Primal Rage follows a recently-reunited couple as they traverse the woods attempting to escape a vicious creature resembling the legend of bigfoot.
Primal Rage Review
Primal Rage, with virtually no relation to the "Mortal Kombat with dinosaurs" video game of the same name, is arguably the best bigfoot movie in the string of bigfoot movies we had earlier in the past decade. Exists and Willow Creek initially come to mind, and both are mediocre found footage pieces with limited redeemable qualities. And while Primal Rage is no masterclass in anything, it's at the very least a fun time with decent monster effects and some morbidly entertaining gore effects.

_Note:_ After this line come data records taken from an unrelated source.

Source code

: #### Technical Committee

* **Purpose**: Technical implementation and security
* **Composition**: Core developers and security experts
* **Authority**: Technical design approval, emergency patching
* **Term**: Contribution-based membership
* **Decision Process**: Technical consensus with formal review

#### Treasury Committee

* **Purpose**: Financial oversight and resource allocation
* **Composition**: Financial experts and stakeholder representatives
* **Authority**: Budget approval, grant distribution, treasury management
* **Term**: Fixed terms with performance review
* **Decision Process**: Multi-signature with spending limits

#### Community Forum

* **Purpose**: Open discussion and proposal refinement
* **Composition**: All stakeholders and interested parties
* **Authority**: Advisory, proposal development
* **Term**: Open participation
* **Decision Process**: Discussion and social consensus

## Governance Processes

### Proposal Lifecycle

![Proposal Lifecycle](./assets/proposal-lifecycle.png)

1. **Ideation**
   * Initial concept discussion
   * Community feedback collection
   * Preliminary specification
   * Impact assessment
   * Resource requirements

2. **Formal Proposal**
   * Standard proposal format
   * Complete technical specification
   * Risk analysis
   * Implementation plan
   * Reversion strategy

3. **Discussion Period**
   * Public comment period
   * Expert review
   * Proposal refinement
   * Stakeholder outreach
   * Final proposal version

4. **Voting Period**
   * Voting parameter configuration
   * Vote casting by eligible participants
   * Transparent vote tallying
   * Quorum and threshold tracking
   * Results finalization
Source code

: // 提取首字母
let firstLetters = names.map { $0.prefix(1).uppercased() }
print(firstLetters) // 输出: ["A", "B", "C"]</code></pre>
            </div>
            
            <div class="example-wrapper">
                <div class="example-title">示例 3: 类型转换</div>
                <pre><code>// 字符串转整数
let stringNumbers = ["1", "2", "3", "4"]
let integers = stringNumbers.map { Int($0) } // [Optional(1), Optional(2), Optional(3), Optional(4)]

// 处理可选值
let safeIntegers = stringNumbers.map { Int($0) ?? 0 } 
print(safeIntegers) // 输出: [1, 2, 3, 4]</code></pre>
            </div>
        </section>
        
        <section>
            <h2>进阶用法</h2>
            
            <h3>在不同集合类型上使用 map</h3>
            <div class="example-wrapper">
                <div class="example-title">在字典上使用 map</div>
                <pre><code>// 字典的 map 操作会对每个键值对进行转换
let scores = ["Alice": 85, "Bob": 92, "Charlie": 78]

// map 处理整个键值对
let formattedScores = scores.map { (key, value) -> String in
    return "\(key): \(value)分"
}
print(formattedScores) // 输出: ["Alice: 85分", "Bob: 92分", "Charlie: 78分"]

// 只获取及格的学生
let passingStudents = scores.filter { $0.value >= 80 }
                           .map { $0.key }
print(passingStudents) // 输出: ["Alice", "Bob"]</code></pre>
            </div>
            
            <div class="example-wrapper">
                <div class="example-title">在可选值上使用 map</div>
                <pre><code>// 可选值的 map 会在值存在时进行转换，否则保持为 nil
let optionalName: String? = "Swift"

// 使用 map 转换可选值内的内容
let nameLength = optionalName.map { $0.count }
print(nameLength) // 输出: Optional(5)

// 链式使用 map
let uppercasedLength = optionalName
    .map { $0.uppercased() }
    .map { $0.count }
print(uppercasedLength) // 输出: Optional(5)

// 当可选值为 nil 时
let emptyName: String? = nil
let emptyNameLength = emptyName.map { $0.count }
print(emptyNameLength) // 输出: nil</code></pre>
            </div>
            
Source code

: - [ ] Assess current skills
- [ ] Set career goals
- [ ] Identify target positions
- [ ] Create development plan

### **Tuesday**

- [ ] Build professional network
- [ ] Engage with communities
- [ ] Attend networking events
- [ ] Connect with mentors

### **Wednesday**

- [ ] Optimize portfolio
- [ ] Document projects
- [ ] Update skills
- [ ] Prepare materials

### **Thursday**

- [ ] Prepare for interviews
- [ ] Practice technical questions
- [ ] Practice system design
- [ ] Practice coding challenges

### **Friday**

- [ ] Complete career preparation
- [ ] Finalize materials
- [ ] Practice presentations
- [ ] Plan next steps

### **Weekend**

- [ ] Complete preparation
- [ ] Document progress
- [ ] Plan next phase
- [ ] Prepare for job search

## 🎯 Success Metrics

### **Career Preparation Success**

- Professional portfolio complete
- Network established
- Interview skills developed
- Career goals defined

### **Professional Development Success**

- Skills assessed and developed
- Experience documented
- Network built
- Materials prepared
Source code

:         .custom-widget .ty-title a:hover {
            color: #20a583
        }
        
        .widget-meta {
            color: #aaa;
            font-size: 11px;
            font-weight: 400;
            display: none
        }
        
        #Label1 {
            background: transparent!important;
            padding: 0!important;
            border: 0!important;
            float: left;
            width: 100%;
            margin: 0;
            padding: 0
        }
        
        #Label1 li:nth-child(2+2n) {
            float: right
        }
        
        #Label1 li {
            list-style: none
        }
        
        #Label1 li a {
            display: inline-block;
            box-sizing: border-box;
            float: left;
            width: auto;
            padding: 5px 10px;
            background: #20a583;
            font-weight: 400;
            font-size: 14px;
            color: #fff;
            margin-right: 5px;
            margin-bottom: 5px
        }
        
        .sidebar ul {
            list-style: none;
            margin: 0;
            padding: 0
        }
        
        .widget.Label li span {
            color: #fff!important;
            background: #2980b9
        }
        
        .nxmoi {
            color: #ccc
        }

With limited acting and a weak script, Primal Rage focused on what it was good at, which was monster mayhem. In that light, the film reminded me almost instantly of Hatchet, even going as far as to rip off (pun intended) some of Hatchet's famous kills. But, for some reason, it has a higher appeal to me, because it's more fun when a giant bipedal baboon is doing the head mutilating.
I got brief reminders of other films throughout, even likely-unintended nods to Predator 1 & 2. The monster movie appeal is abundant and saturates an otherwise bland, predictable and awkwardly delivered story. Everything from the acting to the directing takes time to warm up, but I would say there was a pretty big transition in quality from the beginning to the end. But don't let that allude to any kind of high bar.
Unlike Hatchet, Primal Rage doesn't have quite the same level of self-awareness, which hurts its moments of humor and the poor acting throughout. The hillbilly gang of hunters harm more than help, though there is a moment that was definitely worth a chuckle. Most of the time they felt like an incidental satire, like a non-purposeful clone of Tucker and Dale vs Evil.
Despite my enjoyment of Primal Rage, it's hard to recommend to everyone, as it depends on your willingness to laugh off or ignore the innate poor qualities of the film's vein. It's at its core a goofy monster movie with some fun moments and a decent monster take that isn't going to blow your mind, but is better than most with its bold amount of camera time. And that's what it's all about for me. Commit to your big baddie and let's see it in all its flaws and claws.